- [Document segment]:
Feeding Medakas

Feeding medakas is fairly simple, they eat most commercially available fish food, while they’ll eat anything, condition, health and colouration have to be taken into account.

They much prefer feeding at the top layer, the formation of thier mouth is designed to feed mostly from the top of the water column and the babies are much more effective skim feeding at the surface.

The medakas mouth is not massive and the body is not really designed for tearing food so a food designed to be fully consumed at once is preferred which means for adults is a 0.5-0.8mm floating high protein comprehensive food and for babies 80 micron to 200micron sized high protein food.

The best commercially available food for adults would be Hikari Fancy Guppy and for babies would be Hikari First Bites, but a comprehensive multipart food is better. I myself have a selection of different foods, for fry and babies: Otohime fry, Sera Micron, (multiblog ebay) high protein fry dust, Mikron fry dust. Adults are fed, Bioscape insectivore tropical granules, grinded to 0.2-0.8mm, (frenzyfishfeeds ebay) 0.5mm frenzy tropical high protein pellets, Saki Hikari Marine Herbivore M sinking, grinded to 0.2-0.8mm.

- [Required actions]:
a. Name each food the medaka feeding text lists as given to fry and babies from the writer's own selection.
b. Write out the medaka feeding text word for word, everything from "Feeding medakas is" down to "taken into account.".

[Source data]

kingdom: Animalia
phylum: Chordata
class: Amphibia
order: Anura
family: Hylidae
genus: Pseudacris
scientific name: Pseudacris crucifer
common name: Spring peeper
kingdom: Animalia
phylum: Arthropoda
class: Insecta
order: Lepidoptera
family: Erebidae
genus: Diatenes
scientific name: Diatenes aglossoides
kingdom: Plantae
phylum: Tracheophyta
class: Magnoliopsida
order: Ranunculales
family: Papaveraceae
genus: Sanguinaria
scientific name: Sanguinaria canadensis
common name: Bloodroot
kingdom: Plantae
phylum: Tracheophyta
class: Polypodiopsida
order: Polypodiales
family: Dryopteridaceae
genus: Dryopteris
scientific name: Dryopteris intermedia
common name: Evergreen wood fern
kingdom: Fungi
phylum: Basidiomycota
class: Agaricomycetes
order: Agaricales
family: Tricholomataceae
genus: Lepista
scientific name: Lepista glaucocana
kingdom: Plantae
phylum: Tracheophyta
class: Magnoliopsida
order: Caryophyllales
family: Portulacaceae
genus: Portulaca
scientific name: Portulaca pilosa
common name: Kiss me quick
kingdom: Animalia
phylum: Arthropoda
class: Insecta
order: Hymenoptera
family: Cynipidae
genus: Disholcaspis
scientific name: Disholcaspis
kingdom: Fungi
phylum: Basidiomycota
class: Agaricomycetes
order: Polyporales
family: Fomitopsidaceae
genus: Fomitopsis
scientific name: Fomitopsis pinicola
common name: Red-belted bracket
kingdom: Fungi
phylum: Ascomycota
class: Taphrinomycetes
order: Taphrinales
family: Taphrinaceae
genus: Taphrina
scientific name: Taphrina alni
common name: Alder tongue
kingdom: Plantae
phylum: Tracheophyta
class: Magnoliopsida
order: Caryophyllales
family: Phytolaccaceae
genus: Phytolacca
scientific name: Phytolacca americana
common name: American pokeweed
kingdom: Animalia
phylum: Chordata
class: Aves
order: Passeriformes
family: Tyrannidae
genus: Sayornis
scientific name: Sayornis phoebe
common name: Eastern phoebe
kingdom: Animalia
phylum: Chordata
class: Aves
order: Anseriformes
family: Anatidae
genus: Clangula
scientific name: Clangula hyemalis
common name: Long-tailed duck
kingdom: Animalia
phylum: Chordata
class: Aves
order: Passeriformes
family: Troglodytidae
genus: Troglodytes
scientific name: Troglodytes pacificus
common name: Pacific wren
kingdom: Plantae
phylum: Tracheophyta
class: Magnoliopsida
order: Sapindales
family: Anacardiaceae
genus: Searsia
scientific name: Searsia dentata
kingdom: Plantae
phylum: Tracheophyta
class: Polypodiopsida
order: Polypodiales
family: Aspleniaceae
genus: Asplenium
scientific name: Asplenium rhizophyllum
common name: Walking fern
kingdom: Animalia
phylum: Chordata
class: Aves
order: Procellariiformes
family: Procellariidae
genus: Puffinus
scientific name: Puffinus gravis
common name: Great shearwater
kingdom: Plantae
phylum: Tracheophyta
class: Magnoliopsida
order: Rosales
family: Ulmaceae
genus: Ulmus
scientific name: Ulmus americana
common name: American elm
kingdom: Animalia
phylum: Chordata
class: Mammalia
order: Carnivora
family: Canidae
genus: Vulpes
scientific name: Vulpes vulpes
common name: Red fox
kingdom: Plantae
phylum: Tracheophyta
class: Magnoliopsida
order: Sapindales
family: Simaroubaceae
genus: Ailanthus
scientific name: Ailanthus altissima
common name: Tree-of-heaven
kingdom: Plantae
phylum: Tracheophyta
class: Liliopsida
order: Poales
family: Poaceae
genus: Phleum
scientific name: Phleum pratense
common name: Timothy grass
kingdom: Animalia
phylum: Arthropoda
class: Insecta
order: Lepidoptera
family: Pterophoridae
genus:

- [Answers for the tasks]:
a.
Otohime fry
Sera Micron
high protein fry dust (multiblog ebay)
Mikron fry dust

b.
Feeding medakas is fairly simple, they eat most commercially available fish food, while they’ll eat anything, condition, health and colouration have to be taken into account.